29 Ottobre 2024 - Cyber sicurezza e privacy

Accesso all’account mail dopo la fine del rapporto di lavoro: multa per l’azienda

Il Garante Privacy sanziona l'uso del software Mail Store da parte di una S.p.A. per la conservazione prolungata delle e-mail di un ex collaboratore. L'azienda accusata di violazione della privacy e dei diritti dei lavoratori.

Il Garante per la protezione dei dati personali ha emesso recentemente una sanzione da 80.000 euro contro una S.p.A. per l’uso improprio del software di backup Mail Store, utilizzato per conservare le e-mail di un ex collaboratore oltre il termine del rapporto di lavoro. La decisione ha acceso i riflettori sul delicato equilibrio tra innovazione tecnologica e il rispetto dei diritti fondamentali dei lavoratori.

Il caso ha origine dal reclamo di un ex collaboratore della società, che ha denunciato l’azienda per aver mantenuto l’accesso al proprio account di posta elettronica anche dopo la fine del contratto. Selectra ha giustificato la sua azione con motivi di sicurezza e tutela giudiziaria, ma il Garante ha evidenziato come tale condotta violi il Regolamento Generale sulla Protezione dei Dati (GDPR) e il principio di minimizzazione dei dati, stabilito per garantire che il trattamento sia proporzionato e limitato alla reale necessità.

Una violazione multipla del GDPR

Secondo il Garante, la società ha agito oltre i limiti di legge mantenendo le comunicazioni per tre anni e accedendo sistematicamente ai dati senza un’autorizzazione adeguata.
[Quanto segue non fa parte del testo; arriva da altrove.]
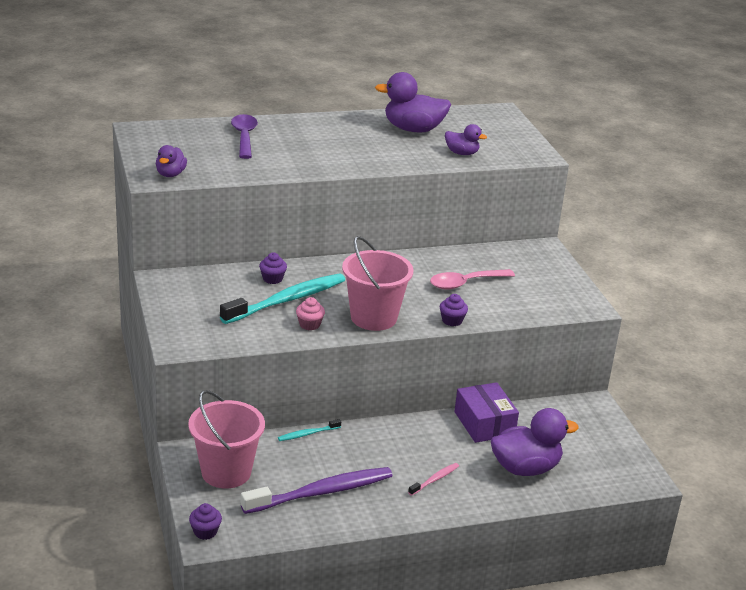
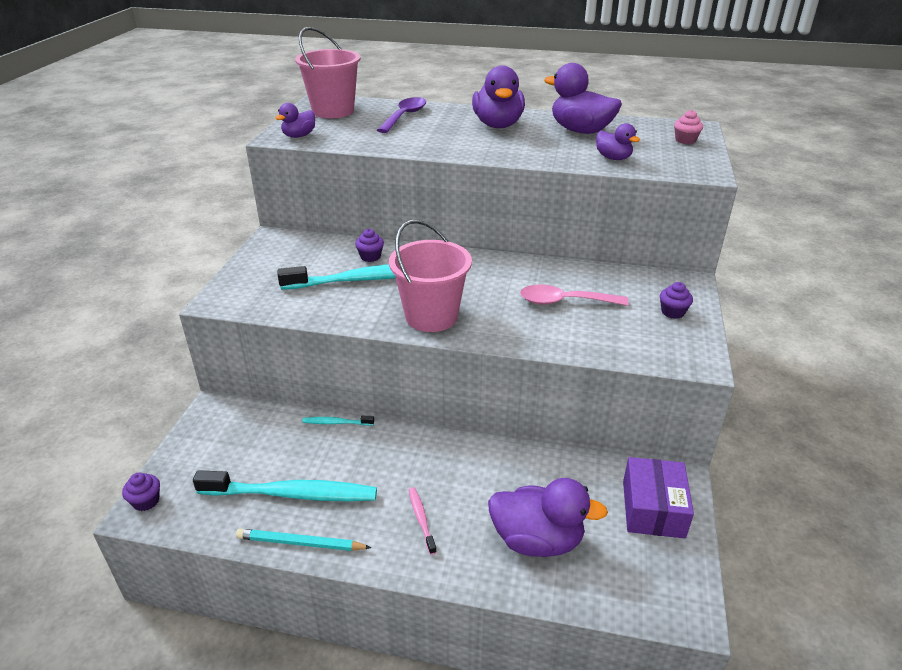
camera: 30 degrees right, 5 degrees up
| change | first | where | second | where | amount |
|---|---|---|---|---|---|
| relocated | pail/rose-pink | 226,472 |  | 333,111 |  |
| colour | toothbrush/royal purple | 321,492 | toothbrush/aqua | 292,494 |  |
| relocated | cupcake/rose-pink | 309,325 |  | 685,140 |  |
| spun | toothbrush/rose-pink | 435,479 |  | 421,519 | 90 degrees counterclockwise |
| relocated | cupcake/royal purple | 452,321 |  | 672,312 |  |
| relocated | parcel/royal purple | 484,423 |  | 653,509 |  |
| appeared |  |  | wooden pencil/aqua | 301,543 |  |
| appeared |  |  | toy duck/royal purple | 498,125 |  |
Il GDPR stabilisce infatti che il trattamento dei dati personali debba essere fondato su una solida base giuridica, proporzionato alla finalità dichiarata e soggetto a limiti di conservazione temporale.

In questo contesto, il controllo dei lavoratori mediante il software Mail Store è stato giudicato illecito, poiché non rispettava le normative italiane sul controllo a distanza dei lavoratori, come previsto dall’articolo 4 dello Statuto dei Lavoratori. Inoltre, il mancato accordo sindacale o autorizzazione dell’Ispettorato del Lavoro ha aggravato la posizione della società, che ha agito in mancanza delle dovute garanzie procedurali.

La questione della trasparenza

Una delle critiche principali mosse dal Garante è stata la mancanza di chiarezza nell’informativa fornita ai dipendenti, giudicata incompleta e non trasparente. Il GDPR richiede infatti che i lavoratori siano informati dettagliatamente su come e per quanto tempo i loro dati verranno trattati. Nel caso in esame, queste informazioni sono state omesse, privando il lavoratore del diritto di conoscere la sorte dei propri dati e alimentando sospetti di sorveglianza abusiva.

Innovazione tecnologica e rispetto dei diritti

Il provvedimento del Garante solleva questioni di importanza crescente: fino a che punto le aziende possono spingersi nel monitoraggio tecnologico dei lavoratori senza ledere i diritti costituzionali di riservatezza e dignità? Il Garante ha ribadito che, anche nell’era digitale, la tutela dei lavoratori non può essere compromessa da strumenti tecnologici pervasivi.